When people's domestic spaces are small, these public, or third places function as social nodes. The frequency with which people visit these nodes, and the number of nodes that comprise their routine geography varies with age and life stage. Liz and Jim live in a duplex in a working class suburb of Glasgow. Three years into retirement, they are still settling into a non-working life together, establishing new routines of eating, sleeping, and spending time together. Some things are new: Liz now stays up late to do crossword puzzles and stays in bed til 9 a.m. Jim spends more time in his garden and can play golf twice a week. Some things remain the same: for the last thirty years, they have belonged to a bowling league, and now they go bowling with friends three nights a week. They eat at the bowling club a couple of nights a week with the friends they have made over years of working, taking holidays, and bowling. Along with a local community center, where they recently celebrated their 50th wedding anniversary, the clubhouse at the golf course, and a local pub, the bowling league is an important site of social activity. For their oldest daughter, Mary, her home in Edinburgh is augmented and extended by a tiny caravan she owns in an open field in the highlands. Mary, who works as a nurse, calls the caravan her "bolt hole" and clearly views this space as a retreat from the demands of social activity and daily life. Yet, even this caravan in its remote alpine paddock is embedded within a network of social nodes: there is a local pub and restaurant where the owners know Mary by name.
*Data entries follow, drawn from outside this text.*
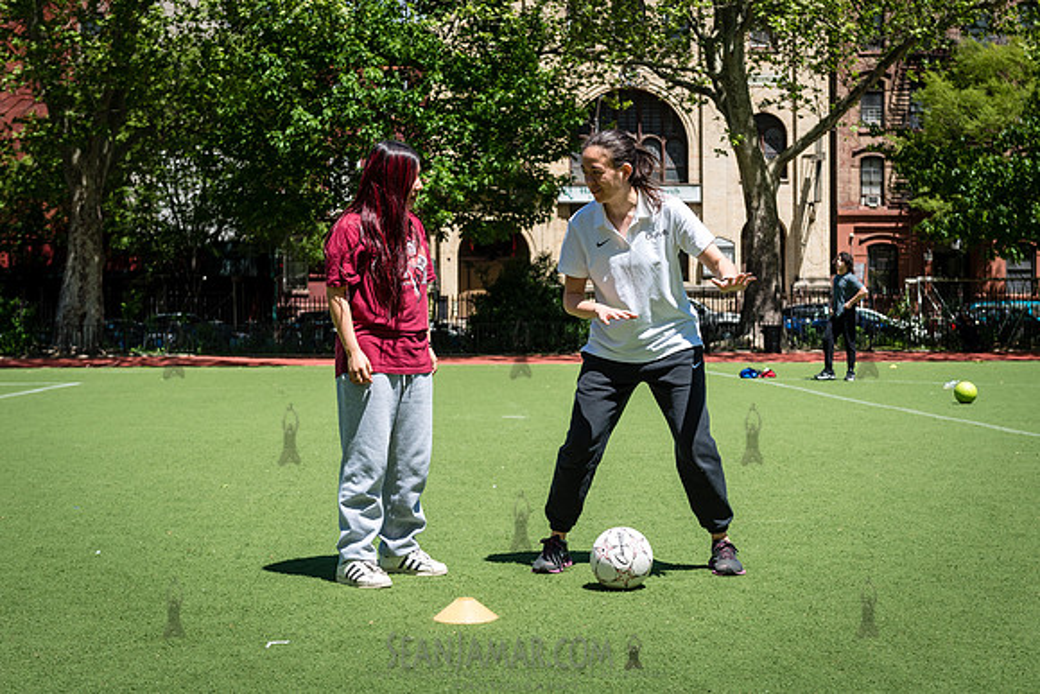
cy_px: 312
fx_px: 1774
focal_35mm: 61
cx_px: 552
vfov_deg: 22.1
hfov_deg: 32.7
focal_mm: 52
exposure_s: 1/1000
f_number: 4.5
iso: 200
Many European homes appear to exist within a constellation of sites in which social activity transpire. In the UK, it is your "local" pub; in France, there is the brassiere and the café; and in Germany, the bier garten. In the Basque area of Spain, in which we spent time, it seemed to be less about this constellation of non-domestic spaces, and more about a redefinition of what constitutes domestic spaces. With families spread across multiple households, the barrio functioned as an extended domestic sphere and accorded many of the functions of home-like spaces. In the early evenings, people stroll though their barrios. When asked, people say that el paseo was as much about participating in the social life of their community, than it was about healthy activity. People let their children play in the plazas and talked about the ways in which those spaces were safe, and by some measures, private and controllable. Yet, people's homes were considered to be private, and it was rare that even close friends had visited each other's dwellings. It was far more likely that when they socialized, they did so within the barrio, at cafes and tavernas.
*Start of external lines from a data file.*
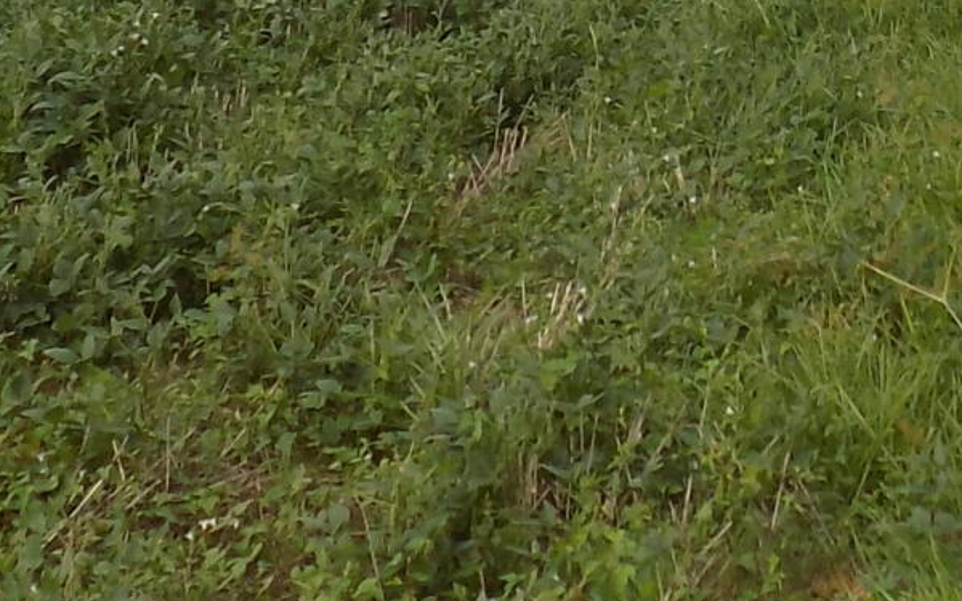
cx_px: 842
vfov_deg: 10.5
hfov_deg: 16.9
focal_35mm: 122
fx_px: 3199
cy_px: -151
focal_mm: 4
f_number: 3.1
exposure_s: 1/800
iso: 80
This slippage between domestic spaces and social activities is an important facet of life in Western Europe. Non-domestic ecologies provide opportunities for socializing and social activity. They also operate as sites for the consumption and production of media content, as well as significant technology use.

2 Ray Oldenburg calls these sites "great good places" or third spaces–neither work nor home. He suggests that such places have a set of characteristics including neutral place without host/visitor connotations, socially inclusive membership, heterogeneous, frequented by, and visited because of, locals; stimulates good conversations, unpretentious in style and in mood, home away from home, etc. (13).